Document excerpt:
▽

From: Peter Xu <peterx@redhat.com>

When used to report page fault latencies, the blocktime feature can be
almost useless when KVM async page fault is enabled, because in most cases
such remote fault will kickoff async page faults, then it's not trackable
from blocktime layer.

After all these recent rewrites to blocktime layer, it's finally so easy to
also support tracking non-vCPU faults.  It'll be even faster if we could
always index fault records with TIDs, unfortunately we need to maintain the
blocktime API which report things in vCPU indexes.

Of course this can work not only for kworkers, but also any guest accesses
that may reach a missing page, for example, very likely when in the QEMU
main thread too (and all other threads whenever applicable).

In this case, we don't care about "how long the threads are blocked", but
we only care about "how long the fault will be resolved".

Cc: Markus Armbruster <armbru@redhat.com>
Cc: Dr. David Alan Gilbert <dave@treblig.org>
Reviewed-by: Fabiano Rosas <farosas@suse.de>
Tested-by: Mario Casquero <mcasquer@redhat.com>
Link: https://lore.kernel.org/r/20250613141217.474825-14-peterx@redhat.com
Signed-off-by: Peter Xu <peterx@redhat.com>
Signed-off-by: Fabiano Rosas <farosas@suse.de>
---
 migration/migration-hmp-cmds.c        |  5 +++
 migration/postcopy-ram.c              | 64 +++++++++++++++++++++------
 migration/trace-events                |  2 +-
 qapi/migration.json                   | 12 ++++-
 tests/qtest/migration/migration-qmp.c |  1 +
 5 files changed, 67 insertions(+), 17 deletions(-)

△

Dataset section:
▽

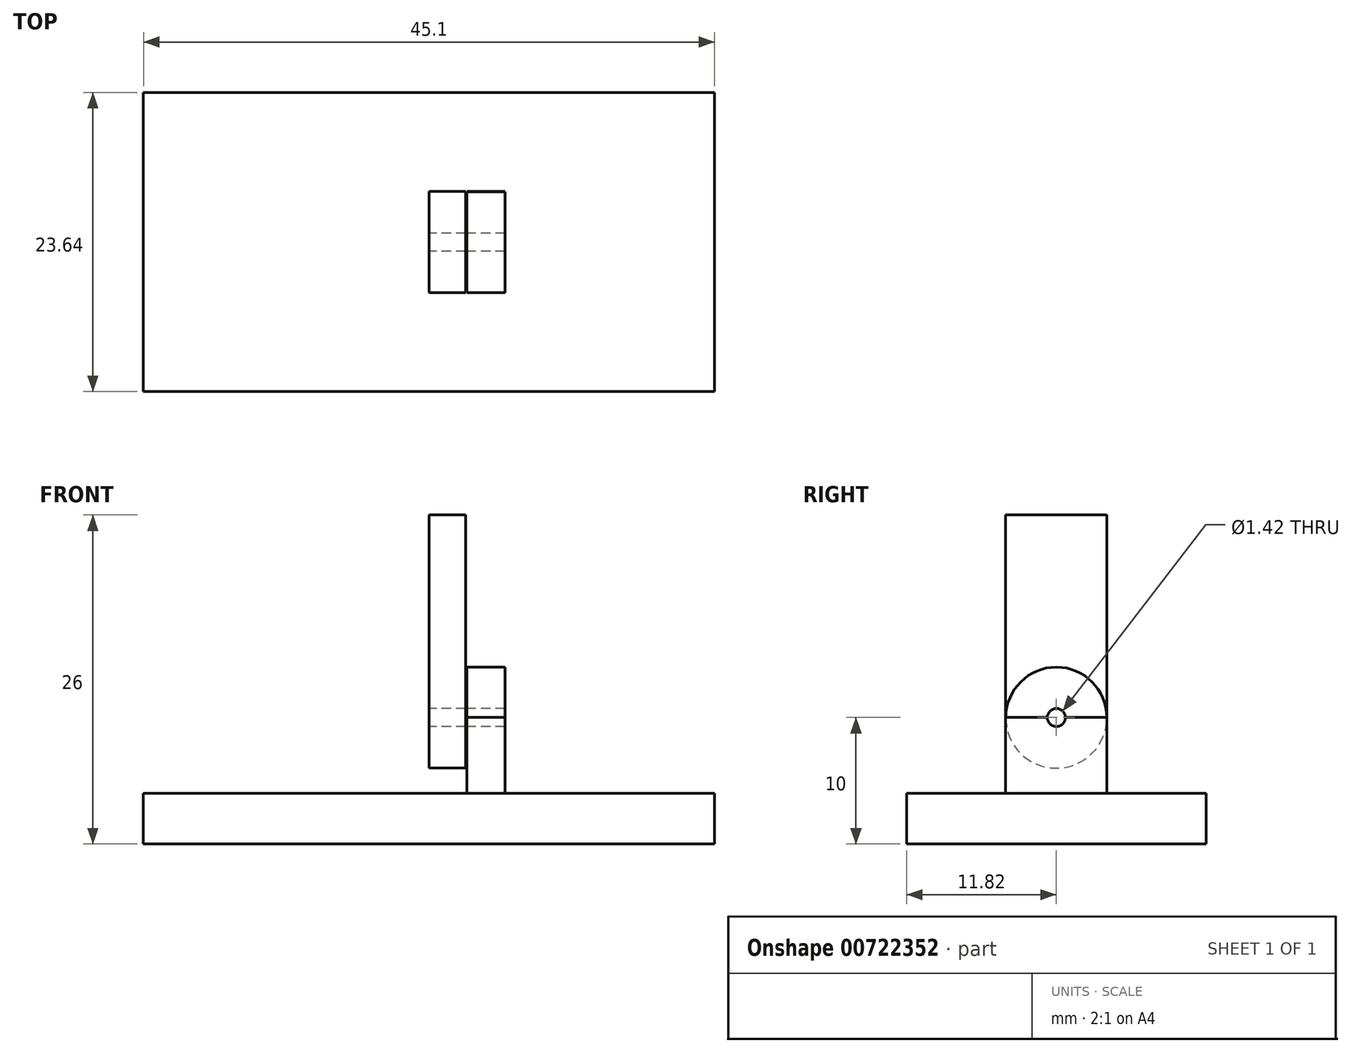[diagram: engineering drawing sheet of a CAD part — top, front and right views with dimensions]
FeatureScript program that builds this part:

△

What this exercise asks:
1. In the patch message, copy the stretch from "Cc: Markus Armbruster" through "insertions(+), 17 deletions(-)" word for word.
2. Answer these questions about the patch message:
(a) Which feature can be almost useless for reporting page fault latencies when KVM async page fault is enabled?
(b) In what does the blocktime API report things?
(c) How many files were changed?

Expected answers:
1.
Cc: Markus Armbruster <armbru@redhat.com>
Cc: Dr. David Alan Gilbert <dave@treblig.org>
Reviewed-by: Fabiano Rosas <farosas@suse.de>
Tested-by: Mario Casquero <mcasquer@redhat.com>
Link: https://lore.kernel.org/r/20250613141217.474825-14-peterx@redhat.com
Signed-off-by: Peter Xu <peterx@redhat.com>
Signed-off-by: Fabiano Rosas <farosas@suse.de>
---
 migration/migration-hmp-cmds.c        |  5 +++
 migration/postcopy-ram.c              | 64 +++++++++++++++++++++------
 migration/trace-events                |  2 +-
 qapi/migration.json                   | 12 ++++-
 tests/qtest/migration/migration-qmp.c |  1 +
 5 files changed, 67 insertions(+), 17 deletions(-)

2.
(a) The blocktime feature.
(b) vCPU indexes.
(c) 5 files.